### Records from a dataset
━━━━━━━━━━━━━━━━━━━━
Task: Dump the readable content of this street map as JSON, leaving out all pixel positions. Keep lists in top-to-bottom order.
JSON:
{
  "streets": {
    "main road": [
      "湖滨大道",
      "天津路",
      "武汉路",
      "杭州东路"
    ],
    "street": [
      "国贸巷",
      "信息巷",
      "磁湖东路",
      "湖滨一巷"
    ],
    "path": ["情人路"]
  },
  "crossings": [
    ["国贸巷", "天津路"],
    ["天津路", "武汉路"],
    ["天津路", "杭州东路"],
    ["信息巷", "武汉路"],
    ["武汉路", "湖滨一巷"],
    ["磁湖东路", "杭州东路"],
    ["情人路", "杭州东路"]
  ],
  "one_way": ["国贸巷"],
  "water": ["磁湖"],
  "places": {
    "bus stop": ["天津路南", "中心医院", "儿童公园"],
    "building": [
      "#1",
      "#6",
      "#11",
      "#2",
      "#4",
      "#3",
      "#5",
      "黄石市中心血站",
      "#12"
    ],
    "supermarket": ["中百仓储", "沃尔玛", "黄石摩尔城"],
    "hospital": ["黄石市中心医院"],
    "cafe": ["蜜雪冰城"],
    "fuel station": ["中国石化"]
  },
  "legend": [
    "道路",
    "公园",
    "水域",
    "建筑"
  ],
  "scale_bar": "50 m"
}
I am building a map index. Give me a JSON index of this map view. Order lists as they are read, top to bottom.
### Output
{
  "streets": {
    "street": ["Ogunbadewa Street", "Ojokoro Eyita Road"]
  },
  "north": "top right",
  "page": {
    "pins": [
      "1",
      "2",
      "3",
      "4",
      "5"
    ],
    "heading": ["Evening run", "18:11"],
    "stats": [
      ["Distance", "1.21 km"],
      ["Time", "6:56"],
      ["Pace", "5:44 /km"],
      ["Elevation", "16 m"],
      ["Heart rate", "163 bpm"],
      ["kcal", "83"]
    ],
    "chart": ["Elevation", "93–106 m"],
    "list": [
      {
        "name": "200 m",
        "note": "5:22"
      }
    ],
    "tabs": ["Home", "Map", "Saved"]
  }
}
━━━━━━━━━━━━━━━━━━━━
### Exercise directions
Restate the whole of the data exactly.

### Result for this task
Task: Dump the readable content of this street map as JSON, leaving out all pixel positions. Keep lists in top-to-bottom order.
JSON:
{
  "streets": {
    "main road": [
      "湖滨大道",
      "天津路",
      "武汉路",
      "杭州东路"
    ],
    "street": [
      "国贸巷",
      "信息巷",
      "磁湖东路",
      "湖滨一巷"
    ],
    "path": ["情人路"]
  },
  "crossings": [
    ["国贸巷", "天津路"],
    ["天津路", "武汉路"],
    ["天津路", "杭州东路"],
    ["信息巷", "武汉路"],
    ["武汉路", "湖滨一巷"],
    ["磁湖东路", "杭州东路"],
    ["情人路", "杭州东路"]
  ],
  "one_way": ["国贸巷"],
  "water": ["磁湖"],
  "places": {
    "bus stop": ["天津路南", "中心医院", "儿童公园"],
    "building": [
      "#1",
      "#6",
      "#11",
      "#2",
      "#4",
      "#3",
      "#5",
      "黄石市中心血站",
      "#12"
    ],
    "supermarket": ["中百仓储", "沃尔玛", "黄石摩尔城"],
    "hospital": ["黄石市中心医院"],
    "cafe": ["蜜雪冰城"],
    "fuel station": ["中国石化"]
  },
  "legend": [
    "道路",
    "公园",
    "水域",
    "建筑"
  ],
  "scale_bar": "50 m"
}
I am building a map index. Give me a JSON index of this map view. Order lists as they are read, top to bottom.
### Output
{
  "streets": {
    "street": ["Ogunbadewa Street", "Ojokoro Eyita Road"]
  },
  "north": "top right",
  "page": {
    "pins": [
      "1",
      "2",
      "3",
      "4",
      "5"
    ],
    "heading": ["Evening run", "18:11"],
    "stats": [
      ["Distance", "1.21 km"],
      ["Time", "6:56"],
      ["Pace", "5:44 /km"],
      ["Elevation", "16 m"],
      ["Heart rate", "163 bpm"],
      ["kcal", "83"]
    ],
    "chart": ["Elevation", "93–106 m"],
    "list": [
      {
        "name": "200 m",
        "note": "5:22"
      }
    ],
    "tabs": ["Home", "Map", "Saved"]
  }
}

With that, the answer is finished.